There has been quite a lot of death in my world of late. In the midst of what felt like a storm of mortality, I got Cicero’s On a Good Death out of the library. Then I lost the book and had to pay for it – twenty bucks for a ratty paperback. I was annoyed with myself until it occurred to me that my carelessness might be seen as a bit of luck, a little accidental sacrifice on death’s alter, a sleight of hand that might make death look elsewhere for awhile.
Embodied vulnerability is the site where legal language separates from all other texts.
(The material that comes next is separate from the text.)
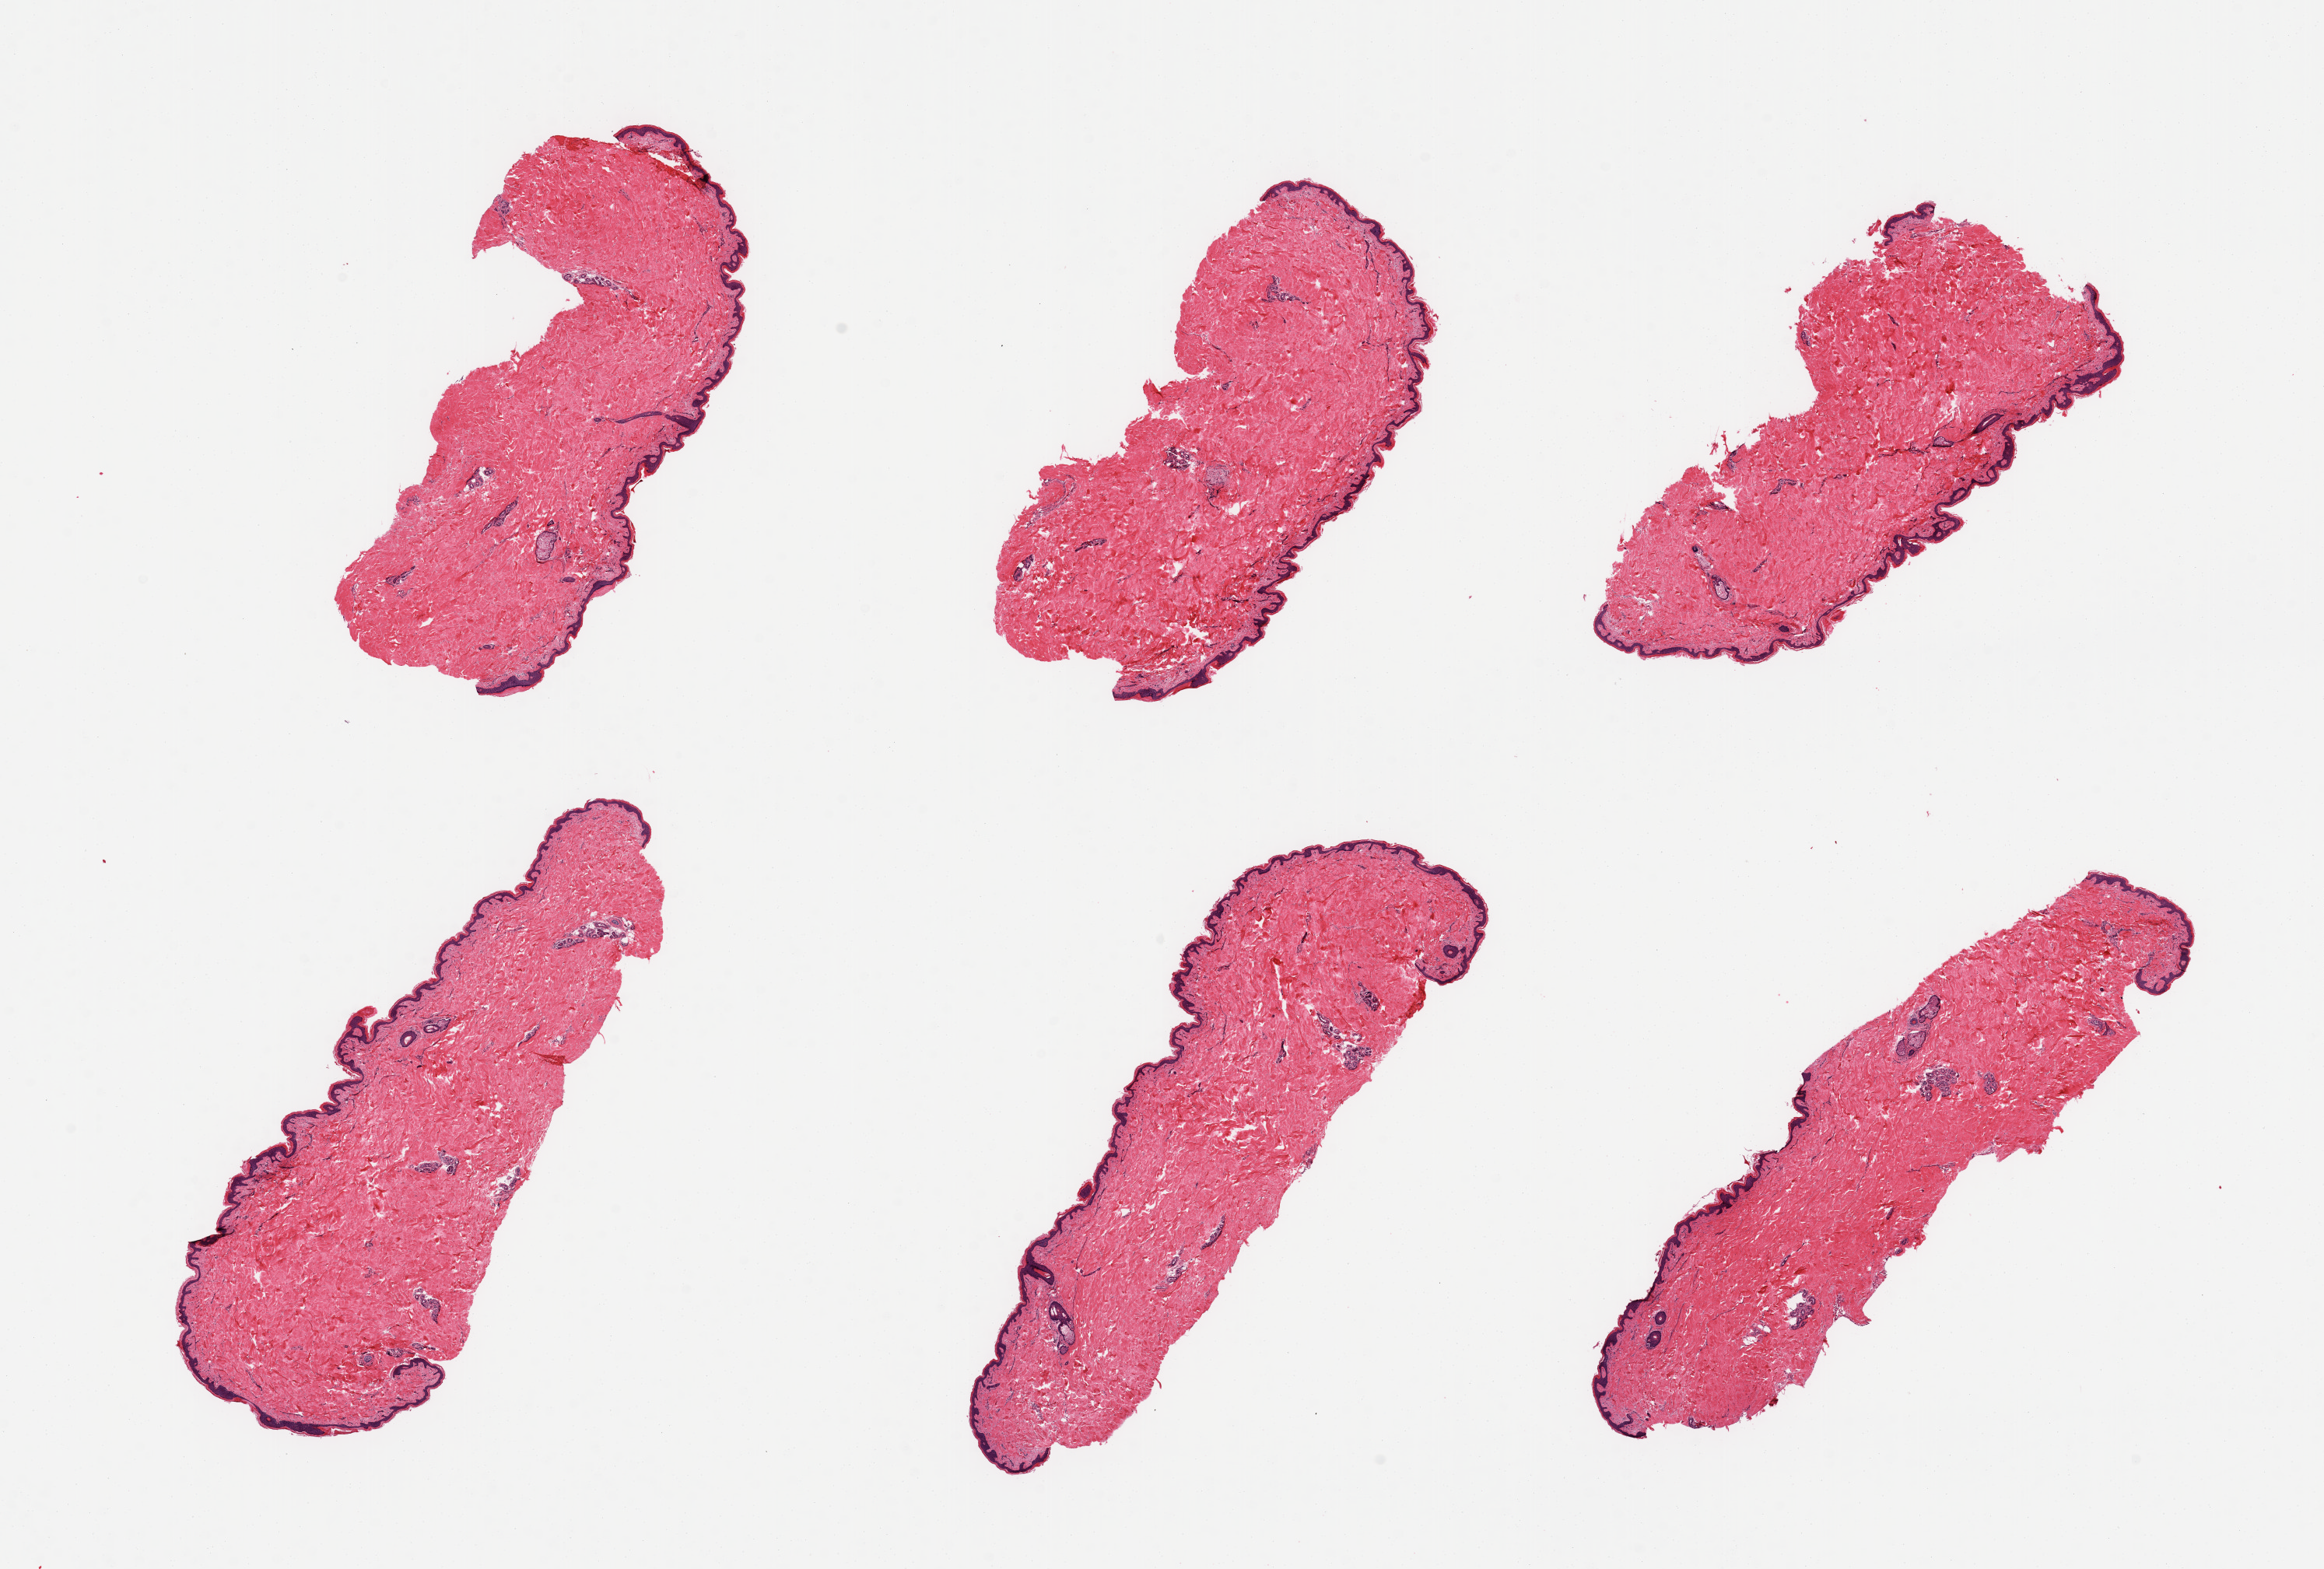
Digitized haematoxylin and eosin-stained section — shown as a low-resolution overview of the whole scanned area (about 23.6 x 16.0 mm, slide scanned at 20x), PAXgene-fixed, paraffin-embedded tissue, section of skin of suprapubic region (target tissue), donor tissue sample. Donor sex: male.
- reviewer comment on this tissue sample: 6 pieces, squamous epithelium is ~50 microns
I said before that words alone produce legal property, but of course the real meaning of property in the world depends on the promise, or the threat, that owners’ rights will be enforced if necessary with state controlled violence that can only be effective because of our mortality. As the geographer James Tyner puts it, “the principal expression of state sovereignty resides, to a large degree, in the power and the capacity to dictate who may live and who must die.” Genocide and the Geographical Imagination 22 (In this respect, at least, Garrison was right that the Constitution is a covenant with death, as is any legally enforceable document, including property deeds.) So law doesn’t really outstrip mortality at all – law depends on mortality for its power.
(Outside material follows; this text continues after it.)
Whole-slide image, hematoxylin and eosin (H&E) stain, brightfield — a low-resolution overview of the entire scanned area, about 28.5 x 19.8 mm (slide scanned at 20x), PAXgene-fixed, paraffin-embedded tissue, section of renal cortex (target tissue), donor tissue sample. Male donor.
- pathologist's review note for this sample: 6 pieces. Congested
And yet, in some sense all recognized legal subjects defy their own mortality. In some sense that is what it means to be a legal subject, not to be confined and defined forever by the chaos and vulnerability of our temporary embodied trajectories. And legal language is the switch, the mechanism of transport, the crossroads where chaos and violence come in and depart as order and meaning. For some. I recently re-read Patricia Williams’s great essay Alchemical Notes, in which she observes that for African Americans in the Ante-Bellum South, there was no “slave law.” A slave is either owned or un-owned, never an owner, that is, either outside law or subject to it, but never a legal subject.
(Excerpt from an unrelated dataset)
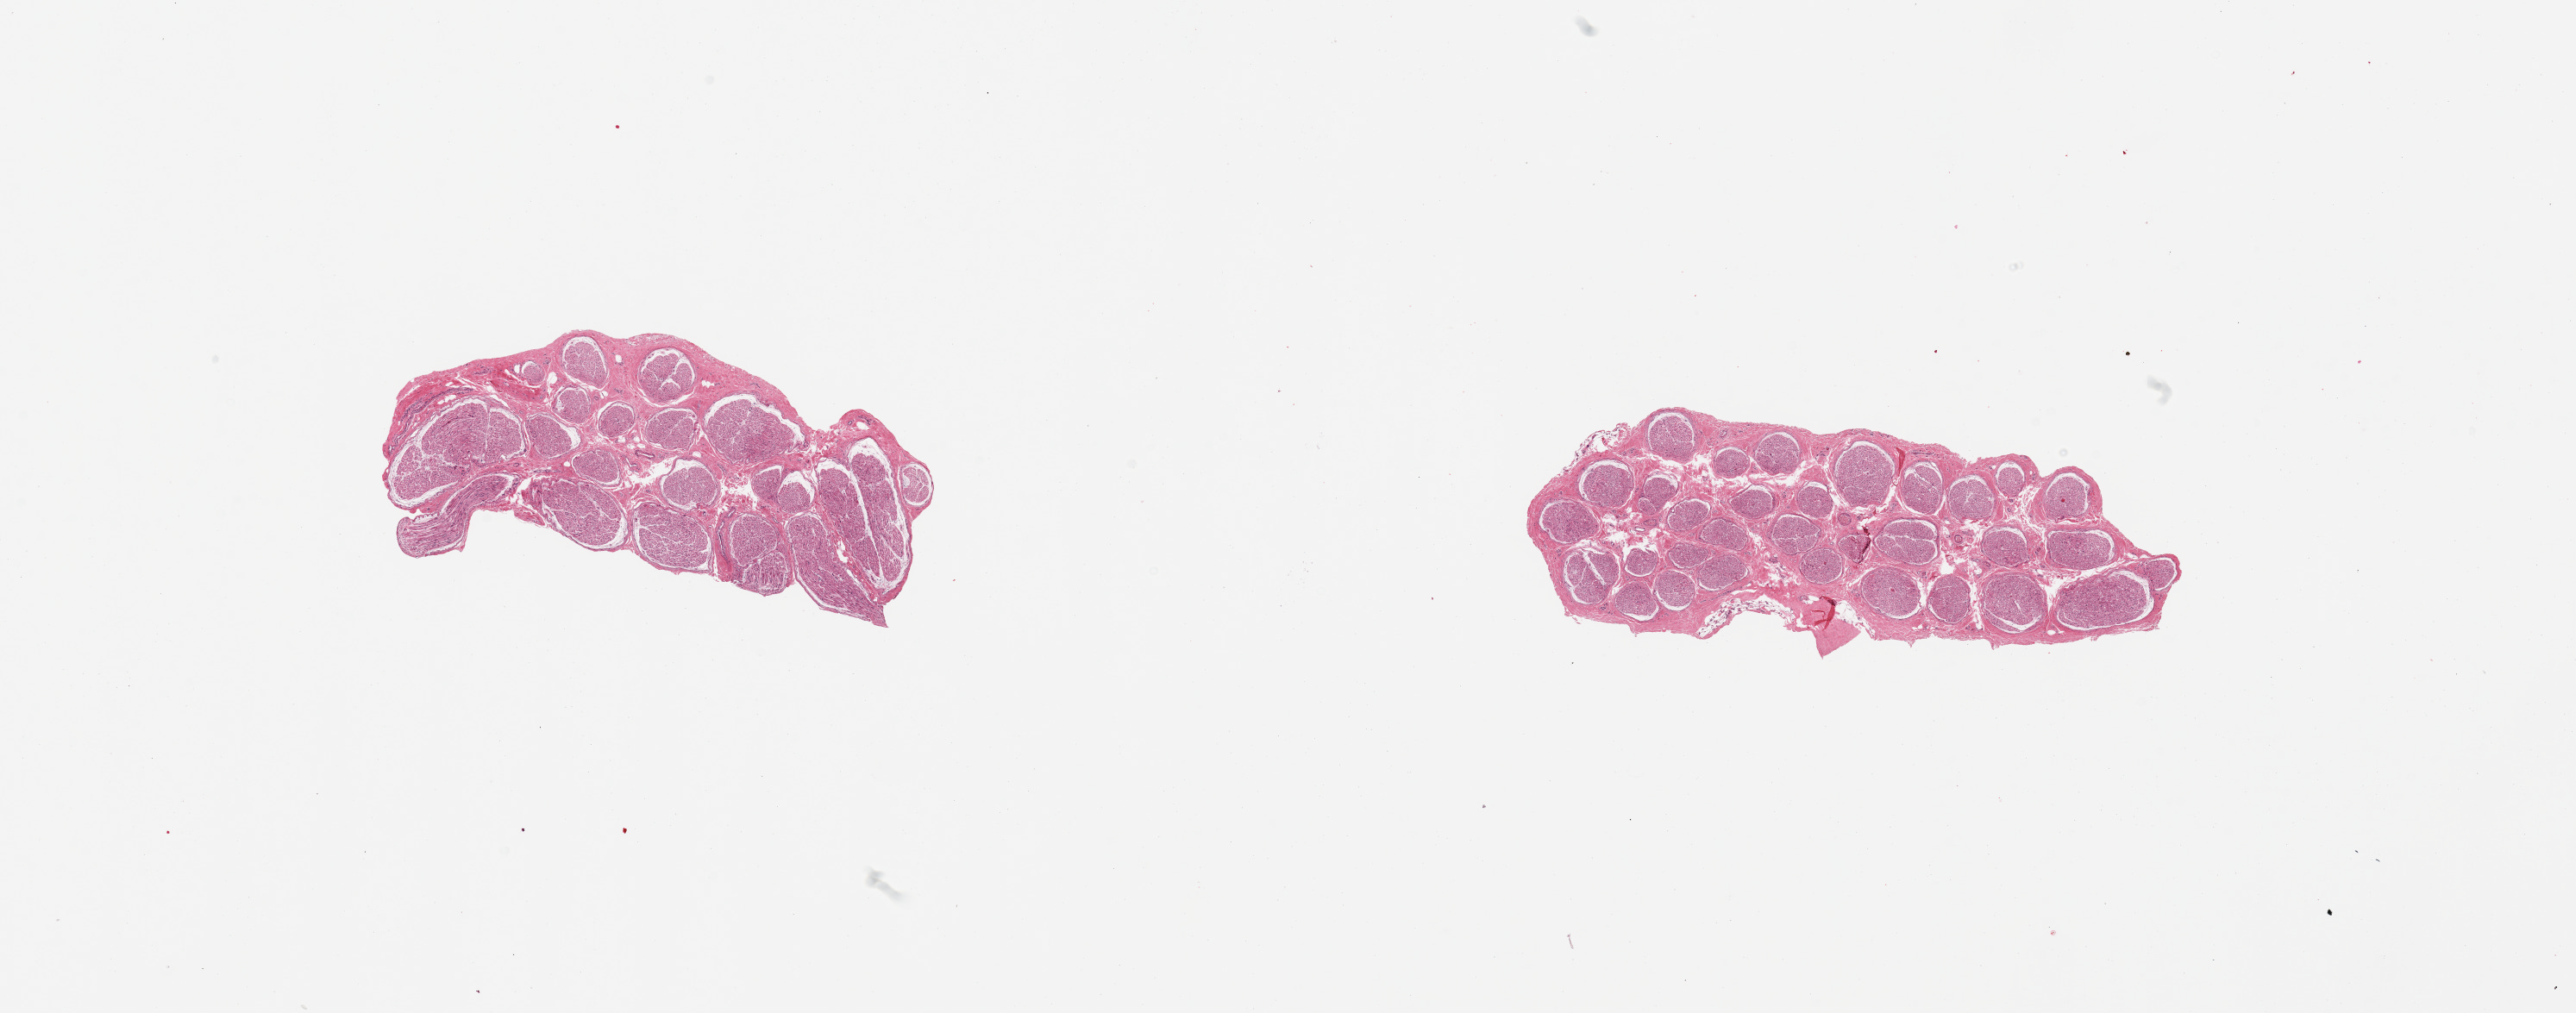
Whole-slide image, haematoxylin and eosin stain — low-resolution overview of the scanned area, about 23.6 x 9.3 mm, PAXgene-fixed, paraffin-embedded tissue, target tissue: tibial nerve, tissue donor sample.
Pathologist's review note for this sample: 2 pieces; well trimmed; no lesions.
So, while legal words’ performative power turns some folks into owners, subjects able to escape their corporeal limits through inheritable property, it turns others into outlaws – with bodies that are themselves never fully their own. Frederick Douglass was not a lawyer, but as an escaped slave turned lecture-circuit star he knew a thing or two about both performance and the interaction of property law and bodies: “I appear this evening as a thief and a robber,” he told his audience, “I stole this head, these limbs, this body from my master and ran off with them.” And so, today, in the legal battles taking place in North Carolina, transgender people find themselves alternately subjected to and made subjects by the play of words and bodies. Indeed, with legally performative text written not just on paper but on bathroom doors, it is hard to imagine a clearer demonstration of the trick of legal subjecthood, and how that trick both depends on and exceeds the boundaries of our embodied mortality.